A material breach is a breach which is so substantial that it impairs the entire contract as a whole and renders the purpose of the contract defeated. Material breaches may also be referred to as complete breaches.

What Can be Done About a Minor or Material Breach?

The main distinction between minor breaches and material breaches is their severity. Material breaches are considered more serious and make completing the contract difficult or even impossible.

Minor breaches are insignificant enough that the remainder of the contract can still be completed in a satisfactory manner. As previously noted, the non-breaching party may sue for damages which are caused by the minor breach.

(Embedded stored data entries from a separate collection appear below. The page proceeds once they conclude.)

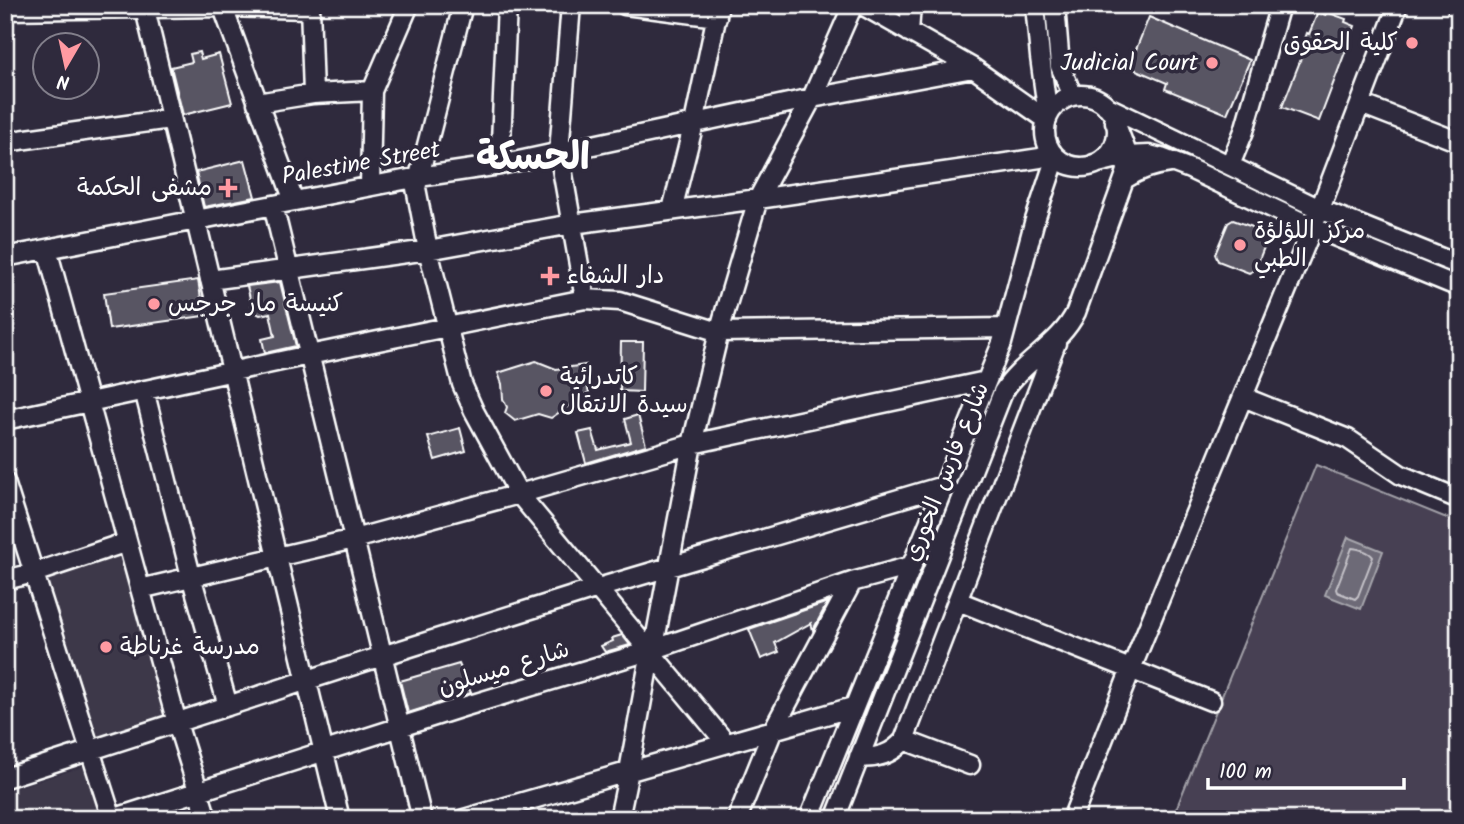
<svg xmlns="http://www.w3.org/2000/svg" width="1464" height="824" font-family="Kalam,'Playpen Sans Arabic',sans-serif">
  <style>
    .built { fill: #3c3749 }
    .green { fill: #464152; stroke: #a2a0a8; stroke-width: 2 }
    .water { fill: #6d6a77; stroke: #a7a6ad; stroke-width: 2 }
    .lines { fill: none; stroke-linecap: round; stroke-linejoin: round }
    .shore { stroke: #c5c3c9; stroke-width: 2 }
    .building { fill: #595564; stroke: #fff; stroke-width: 2 }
    .minor-casing { stroke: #fff; stroke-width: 23 }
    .minor { stroke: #2f2a3d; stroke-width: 18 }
    .poi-dot { fill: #ff9aa2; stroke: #2f2a3d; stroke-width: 2.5 }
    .labels { text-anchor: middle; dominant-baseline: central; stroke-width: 7; stroke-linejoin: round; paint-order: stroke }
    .poi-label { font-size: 24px; fill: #fff; stroke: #2f2a3d; text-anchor: start }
    .street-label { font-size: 24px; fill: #fff; stroke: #2f2a3d }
    .town-label { font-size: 38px; font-weight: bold; fill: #fff; stroke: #2f2a3d }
  </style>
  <rect width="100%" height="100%" fill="#2f2a3d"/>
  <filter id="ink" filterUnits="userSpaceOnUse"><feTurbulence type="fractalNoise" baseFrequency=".0143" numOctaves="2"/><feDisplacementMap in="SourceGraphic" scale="14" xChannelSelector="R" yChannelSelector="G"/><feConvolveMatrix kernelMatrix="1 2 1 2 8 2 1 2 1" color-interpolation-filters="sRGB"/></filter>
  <g filter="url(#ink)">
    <path class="built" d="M120,555L169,716L92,739L43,578Z
      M85,766L98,813L65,819H10L5,791Z
      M198,792L207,819H112Z"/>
    <path class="green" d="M1316,465L1459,523V819H1172Z"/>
    <path class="water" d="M1348,537L1383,551L1361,609L1325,595Z"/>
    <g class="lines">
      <path class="shore" d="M1352,548C1358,548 1370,552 1373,557L1358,596L1355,599L1337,592L1336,589Z"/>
    </g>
    <path class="building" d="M1318,12L1326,15L1327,12L1346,19L1345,22L1355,26L1319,121L1282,107L1306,46L1303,45L1307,33L1309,34Z
      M1149,17L1250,60L1227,114L1165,89L1167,83L1129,67Z
      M199,52L201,59L219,54L232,103L183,115L171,67L192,62L190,54Z
      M245,160L255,197L204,207L196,172Z
      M1233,220L1264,231L1268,237L1255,270L1249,273L1218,261L1215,254L1228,223Z
      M198,280L204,316L109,329L104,293Z
      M280,282L296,346L265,353L262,339L275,336L270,313L260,315L253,311L247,286Z
      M621,342H643L642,392L620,391Z
      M536,361L556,369L586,365V382L589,392L551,418L538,414L515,421L505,413L507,407L503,399L502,384L498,373Z
      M638,415L646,445L586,463L578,433L592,430L598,450L631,442L625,419Z
      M460,428L466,451L435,460L428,437Z
      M828,602L813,630L811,623L775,643L779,652L761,659L749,629Z
      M622,635L630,645L605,652L601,646L613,641L612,638Z
      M459,664L471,693L408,713L400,681Z"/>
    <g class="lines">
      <defs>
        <path id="minor" d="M144,5L340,819
          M222,5L294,201
          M310,5L313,94
          M463,5L416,188L428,250L462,384L474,411L519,494L726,743
          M571,5L559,152L585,299
          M625,5L717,17
          M862,5L973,68L1047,120
          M1035,5L1040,57L1048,116
          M1055,5L1060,66L1073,96
          M1456,5L1459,6
          M5,10L222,7L310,9
          M909,32L911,5
          M1045 131a36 36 0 1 1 72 0a36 36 0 1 1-72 0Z
          M257,103L313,94L372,91
          M1361,104L1459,142
          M1106,106L1320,209L1459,265
          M5,142L170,119
          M1094,164L1126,156L1149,155L1161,158L1190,169L1312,227L1459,287
          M500,165L507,5
          M1230,165L1244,131L1280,5
          M1125,179C1139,169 1153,165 1170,163
          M370,186L372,91L409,5
          M273,205L422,819
          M672,210L694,123L719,5
          M47,249L177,723L207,819
          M5,257L419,177L500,165L812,98L973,68
          M210,280L428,250L572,224L758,199L1027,160L1040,158L1052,152
          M144,390L191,576L228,706
          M1243,397L1348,439L1401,475L1459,499
          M5,420L309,355L585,299L620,301L719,332L1006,328
          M5,482L112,819
          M5,580L34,573L127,542
          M140,589L354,539L519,494L692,444L986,381
          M958,601L1211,701
          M644,645L653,640L656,635L692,444L719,332L758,199L812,98L853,5
          M904,740L970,765
          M859,757C878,759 892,754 904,740L1056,343
          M5,778L382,656L598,588L943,486
          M112,819L463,707L649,651L852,582L911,566
          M464,819L853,707
          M619,819L629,771L649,662L654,657
          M737,819L773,730L852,582
          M809,819L1002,343L1034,223L1056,157
          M835,819L1003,392C1022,362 1061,344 1076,312L1127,171L1125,148L1115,122
          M1072,819L1131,669L1320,209L1398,5"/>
      </defs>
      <use href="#minor" class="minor-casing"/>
      <use href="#minor" class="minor"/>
    </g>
  </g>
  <g class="poi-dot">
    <circle cx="1412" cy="43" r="7"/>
    <circle cx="1212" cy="63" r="7"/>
    <path d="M224.5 177.5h7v7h7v7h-7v7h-7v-7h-7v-7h7z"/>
    <circle cx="1240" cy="245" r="7"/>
    <path d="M546.5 265.5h7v7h7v7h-7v7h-7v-7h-7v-7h7z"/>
    <circle cx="154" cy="304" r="7"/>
    <circle cx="546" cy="391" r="7"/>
    <circle cx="106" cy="647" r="7"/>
  </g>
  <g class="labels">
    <g class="poi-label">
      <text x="1398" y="43" text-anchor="end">كلية الحقوق</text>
      <text x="1198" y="63" text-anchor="end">Judicial Court</text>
      <text x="212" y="188" text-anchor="end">مشفى الحكمة</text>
      <text x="1254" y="231">مركز اللؤلؤة<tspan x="1254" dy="28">الطبي</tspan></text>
      <text x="566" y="276">دار الشفاء</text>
      <text x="168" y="304">كنيسة مار جرجس</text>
      <text x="560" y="377">كاتدرائية<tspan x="560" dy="28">سيدة الانتقال</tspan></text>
      <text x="120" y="647">مدرسة غرناطة</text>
    </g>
    <g class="street-label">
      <text transform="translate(361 164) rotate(-10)">Palestine Street</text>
      <text transform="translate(947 472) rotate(-68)">شارع فارس الخوري</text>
      <text transform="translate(504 669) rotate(-17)">شارع ميسلون</text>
    </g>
    <g class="town-label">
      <text x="533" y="159">الحسكة</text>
    </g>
  </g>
  <rect width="1464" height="824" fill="none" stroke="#2f2a3d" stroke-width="28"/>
  <rect x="14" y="14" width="1436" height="796" fill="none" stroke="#fff" stroke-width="2.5" filter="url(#ink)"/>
  <g transform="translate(66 66) rotate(189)"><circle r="33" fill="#2f2a3d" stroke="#827f8b" stroke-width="2"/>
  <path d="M0-5L12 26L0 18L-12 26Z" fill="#ff9aa2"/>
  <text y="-10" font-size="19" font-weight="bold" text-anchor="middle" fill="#ffffff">N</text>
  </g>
  <path d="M1208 778v10h196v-10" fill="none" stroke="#ffffff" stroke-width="3.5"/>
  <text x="1219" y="778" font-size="21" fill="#ffffff" stroke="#2f2a3d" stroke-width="5" paint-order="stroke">100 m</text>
</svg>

However, both parties will be required to render necessary further performance to complete the contract. If either party refuses to fulfill the remaining terms of the contract, they may be held liable for a material breach.

Once a party has committed a material breach, the non-breaching party may refuse to perform. At that time, they may sue the breach party either to compel their performance or to receive compensation for damages which were caused by the breach.

If a material breach occurs, it is important for the non-breaching party to document the exact nature of the breach and ensure that it actually does violate the contract. The majority of contracts contain provisions outlining what should be done in the event of a breach in order to minimize the harm which both or one party may experience.

Do I Need an Attorney for a Minor or Material Breach of Contract?

It is essential to have the assistance of a contract attorney for any issues, questions, or concerns you may have related to a minor or material breach of a contract. You should consult an attorney immediately if a contract you are involved in is breached.

Your attorney can advise you regarding contract laws in your state and review your contract to determine what remedies may be available. Your attorney can determine the type or breach which occurred, file a lawsuit on your behalf, and represent you in court.